The strange culture of New York's state government, which I noted here, seems no less strange after yesterday's developments. Governor David Paterson has appointed Richard Ravitch to fill the office of lieutenant governor, which has been vacant since Paterson became governor when Eliot Spitzer resigned.
Sounds plausible. Except that the state constitution does not provide for such an appointment.
The office has been vacant for over a year. What's the hurry now? A Democratic defector has thrown the partisan balance in the state Senate into a 31-31 tie. As a result of that, the parties disagree about who holds the Senate's presidency. The president of the Senate is the heir apparent to the governor, when the office of lieutenant governor is vacant.
Paterson is correct that it is in the interest of the state to have an orderly gubernatorial succession plan in place. But, if that were his only concern, that could be satisfied by the appointment of a less partisan figure than Ravitch. Paterson's move seems intended, at least in part, to help his Democratic Party regain control of the state Senate.
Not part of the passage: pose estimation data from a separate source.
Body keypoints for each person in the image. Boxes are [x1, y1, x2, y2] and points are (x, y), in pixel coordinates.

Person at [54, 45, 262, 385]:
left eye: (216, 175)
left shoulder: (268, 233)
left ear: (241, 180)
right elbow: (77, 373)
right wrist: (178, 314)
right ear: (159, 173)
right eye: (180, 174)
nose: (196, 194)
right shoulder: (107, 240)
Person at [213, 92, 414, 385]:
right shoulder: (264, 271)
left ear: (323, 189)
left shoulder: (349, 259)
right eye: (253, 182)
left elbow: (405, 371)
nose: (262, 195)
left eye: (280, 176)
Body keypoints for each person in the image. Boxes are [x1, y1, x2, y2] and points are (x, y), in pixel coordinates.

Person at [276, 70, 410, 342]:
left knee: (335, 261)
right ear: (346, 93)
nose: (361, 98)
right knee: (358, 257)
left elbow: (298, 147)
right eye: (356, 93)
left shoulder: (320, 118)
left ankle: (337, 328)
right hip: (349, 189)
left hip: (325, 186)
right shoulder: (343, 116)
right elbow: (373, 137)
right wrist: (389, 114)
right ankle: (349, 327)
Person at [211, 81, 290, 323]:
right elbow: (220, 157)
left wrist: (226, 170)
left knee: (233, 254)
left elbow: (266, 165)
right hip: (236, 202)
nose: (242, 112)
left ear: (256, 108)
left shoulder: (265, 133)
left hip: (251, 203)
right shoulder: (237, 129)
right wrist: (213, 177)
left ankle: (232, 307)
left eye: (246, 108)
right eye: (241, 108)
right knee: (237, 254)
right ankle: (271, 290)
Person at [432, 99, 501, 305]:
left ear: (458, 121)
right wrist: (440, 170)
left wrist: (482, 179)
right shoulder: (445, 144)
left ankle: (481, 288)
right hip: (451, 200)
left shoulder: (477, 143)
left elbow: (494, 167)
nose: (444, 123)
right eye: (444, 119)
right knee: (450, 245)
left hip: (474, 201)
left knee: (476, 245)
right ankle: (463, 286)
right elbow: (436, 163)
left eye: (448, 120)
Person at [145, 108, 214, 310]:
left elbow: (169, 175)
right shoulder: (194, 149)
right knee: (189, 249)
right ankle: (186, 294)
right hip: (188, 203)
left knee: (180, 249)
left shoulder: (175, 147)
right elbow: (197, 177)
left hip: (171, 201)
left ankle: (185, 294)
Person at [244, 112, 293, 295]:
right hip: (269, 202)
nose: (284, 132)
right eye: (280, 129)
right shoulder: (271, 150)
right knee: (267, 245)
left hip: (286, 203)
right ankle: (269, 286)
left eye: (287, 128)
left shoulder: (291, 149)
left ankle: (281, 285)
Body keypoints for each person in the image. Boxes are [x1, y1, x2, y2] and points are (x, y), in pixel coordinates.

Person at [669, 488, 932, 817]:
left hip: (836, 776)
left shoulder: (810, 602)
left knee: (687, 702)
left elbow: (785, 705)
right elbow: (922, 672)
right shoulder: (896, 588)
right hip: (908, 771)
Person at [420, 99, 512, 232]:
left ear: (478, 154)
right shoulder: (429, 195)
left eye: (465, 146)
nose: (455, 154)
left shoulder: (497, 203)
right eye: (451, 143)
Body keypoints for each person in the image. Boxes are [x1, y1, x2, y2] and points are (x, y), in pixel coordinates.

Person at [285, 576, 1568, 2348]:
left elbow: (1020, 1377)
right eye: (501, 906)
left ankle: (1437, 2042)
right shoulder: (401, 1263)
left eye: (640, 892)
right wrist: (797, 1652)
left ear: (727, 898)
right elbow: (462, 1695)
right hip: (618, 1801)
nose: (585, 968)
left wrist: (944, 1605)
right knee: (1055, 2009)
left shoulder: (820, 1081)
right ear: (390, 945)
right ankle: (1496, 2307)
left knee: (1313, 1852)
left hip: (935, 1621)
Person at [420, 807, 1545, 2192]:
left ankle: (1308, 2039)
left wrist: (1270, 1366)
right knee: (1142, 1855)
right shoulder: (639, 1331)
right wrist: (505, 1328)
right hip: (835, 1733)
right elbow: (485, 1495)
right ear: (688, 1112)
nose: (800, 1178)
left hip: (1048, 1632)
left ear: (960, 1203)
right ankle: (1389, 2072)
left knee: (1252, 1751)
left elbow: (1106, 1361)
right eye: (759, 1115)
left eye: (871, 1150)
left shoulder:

It's interesting to note that the state's attorney general, Andrew Cuomo, a Democrat, has joined with Republicans in questioning the legality of this appointment. All other things being equal, Cuomo would probably want to see his party control the Senate. But Cuomo's statement seems to further confirm his intent to challenge Paterson in next year's gubernatorial primary.
UPDATE: Albany Democrats have reportedly all but sealed a deal for the defector to undefect, and give them back their majority in the state Senate. That would end the dispute about partisan control of the Senate. Will that induce Paterson to drop his questionable appointment of a lieutenant governor?